More than 30 per cent of Queenslanders are weighing in as obese, compared to the national average of 27.5 per cent.

Chief health officer Jeanette Young says 65 per cent of Queensland are overweight but many do not even realise.

“I’m not surprised people are saying I’m not different to family and friends,” she said.

“The vast majority are over the weight we want them to be, that’s becoming the norm.”

She says there are serious health problems associated with obesity.

“It means there is fat around the internal organs, it’s called toxic fat for good reason because it really is dangerous,” she said.

Health Minister Laurence Springborg hopes the ads will shock people into action.

“Some of these ads will be a little bit confronting, there’s no doubt about that but we can’t afford to tiptoe in the tulips anymore,” he said.

Figures give first regional measure

The National Health Performance Authority, an independent agency that began work last year, has provided the first local break down of obesity rates in Australia.

The central Victorian region of Loddon-Mallee-Murray recorded the highest rate, with 41 per cent of adults weighing in as obese.

Central Queensland is was not far behind at 39 per cent.

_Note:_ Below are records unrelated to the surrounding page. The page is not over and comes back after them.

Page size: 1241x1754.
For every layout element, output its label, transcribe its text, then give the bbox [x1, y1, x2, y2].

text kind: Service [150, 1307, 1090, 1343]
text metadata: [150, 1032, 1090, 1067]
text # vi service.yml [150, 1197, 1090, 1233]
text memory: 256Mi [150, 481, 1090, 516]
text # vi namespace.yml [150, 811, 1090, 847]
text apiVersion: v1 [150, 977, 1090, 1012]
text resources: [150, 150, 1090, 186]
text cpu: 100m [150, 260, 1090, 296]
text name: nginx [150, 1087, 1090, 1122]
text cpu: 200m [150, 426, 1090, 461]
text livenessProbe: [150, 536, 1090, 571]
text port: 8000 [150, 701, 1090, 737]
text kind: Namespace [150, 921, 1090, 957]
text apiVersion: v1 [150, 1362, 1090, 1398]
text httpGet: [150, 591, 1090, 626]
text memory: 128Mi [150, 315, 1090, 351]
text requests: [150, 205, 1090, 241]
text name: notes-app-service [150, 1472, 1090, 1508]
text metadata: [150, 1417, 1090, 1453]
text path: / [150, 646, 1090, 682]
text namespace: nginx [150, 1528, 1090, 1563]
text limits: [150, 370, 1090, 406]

In the north Queensland region of Townsville/Mackay and in West Moreton/Oxley in the state’s south-east obesity affected 38 per cent of adults.

The Townsville region south to Mackay was also listed as the second fattest community in the nation.

Combining overweight and obese categories in the region spanned 75 per cent of the adult population.

That figure falls to 63 per cent in far north Queensland and the Darling Downs, west of Brisbane.

The Sunshine Coast has the state’s leanest adult obesity problem at 22 per cent.

The report found almost 11 million adult Australians were either overweight or obese in 2011 to 2012.

It also concluded that the problem continues to worsen.